╭──

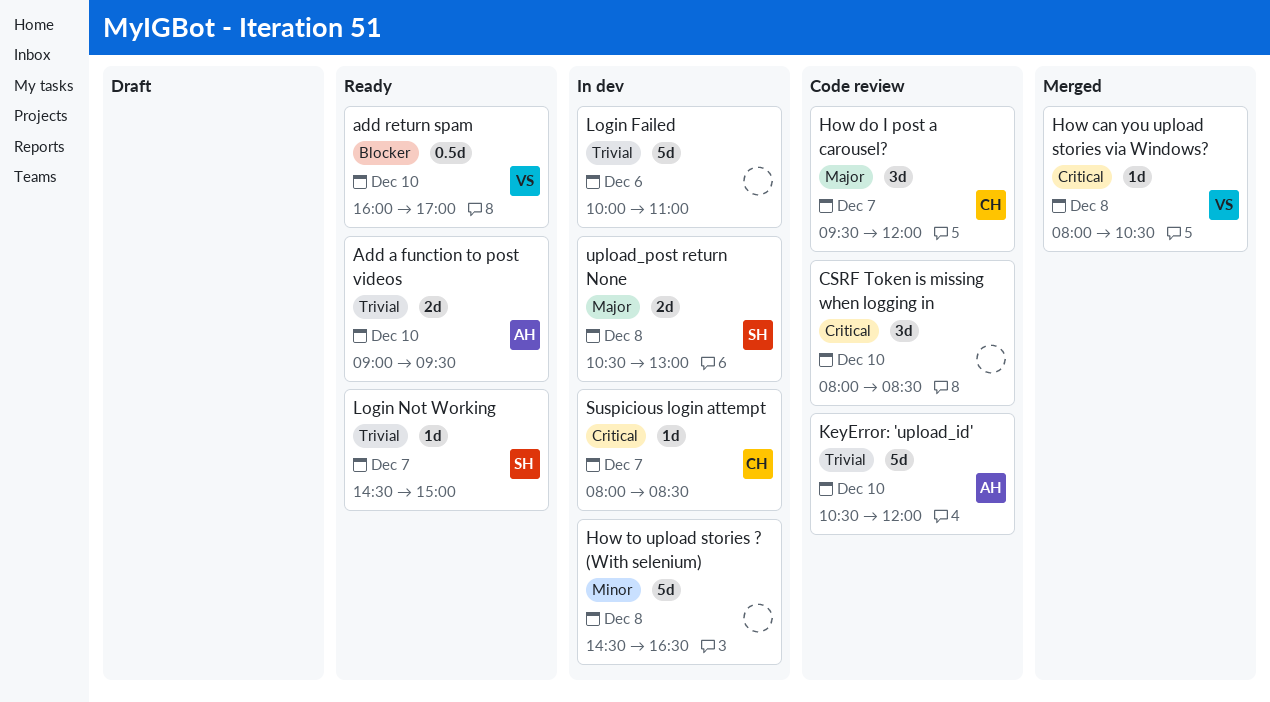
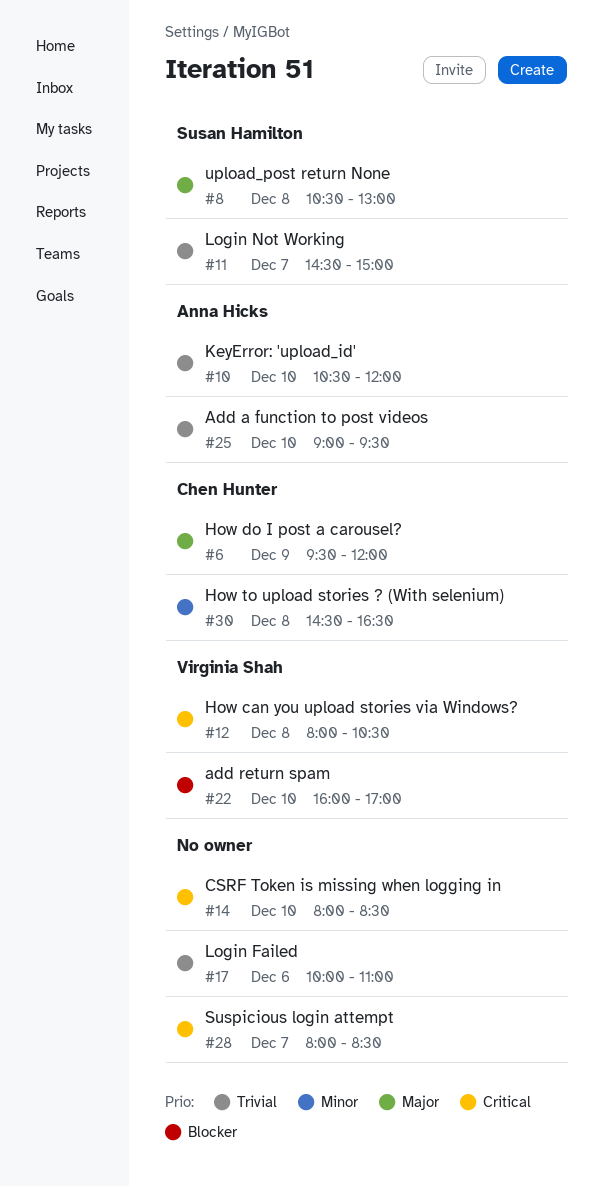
How do I post a carousel?, day: Dec 7 -> Dec 9
How to upload stories ? (With selenium), owner: none -> Chen Hunter
Suspicious login attempt, owner: Chen Hunter -> none

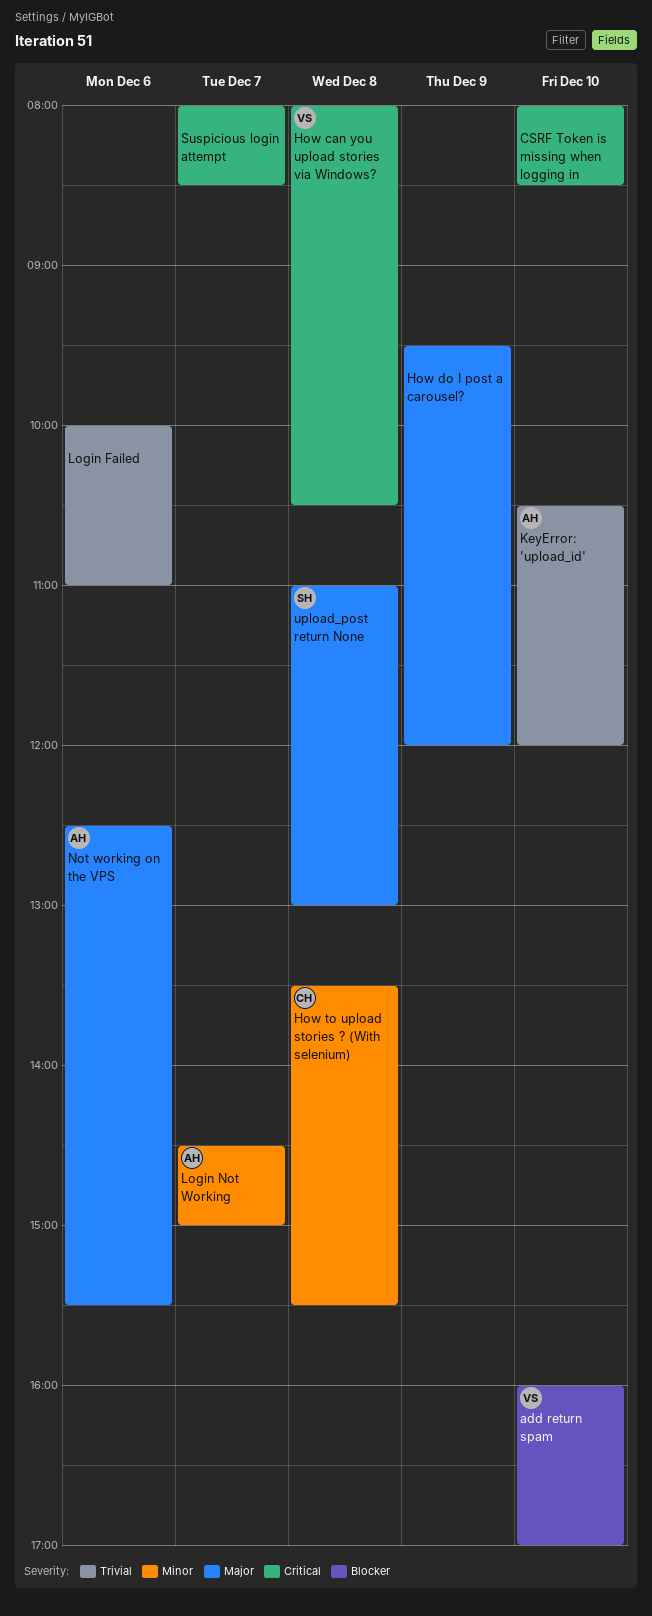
Add a function to post videos: present -> none
How do I post a carousel?, owner: Chen Hunter -> none
How to upload stories ? (With selenium), begins: 14:30 -> 13:30
How to upload stories ? (With selenium), ends: 16:30 -> 15:30
Login Not Working, owner: Susan Hamilton -> Anna Hicks
Login Not Working, priority: Trivial -> Minor
Not working on the VPS: none -> present
upload_post return None, begins: 10:30 -> 11:00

╰──

- TASK ITEM
Reproduce the material word for word, pictures excluded.

- THE COMPLETED TASK
How do I post a carousel?, day: Dec 7 -> Dec 9
How to upload stories ? (With selenium), owner: none -> Chen Hunter
Suspicious login attempt, owner: Chen Hunter -> none

Add a function to post videos: present -> none
How do I post a carousel?, owner: Chen Hunter -> none
How to upload stories ? (With selenium), begins: 14:30 -> 13:30
How to upload stories ? (With selenium), ends: 16:30 -> 15:30
Login Not Working, owner: Susan Hamilton -> Anna Hicks
Login Not Working, priority: Trivial -> Minor
Not working on the VPS: none -> present
upload_post return None, begins: 10:30 -> 11:00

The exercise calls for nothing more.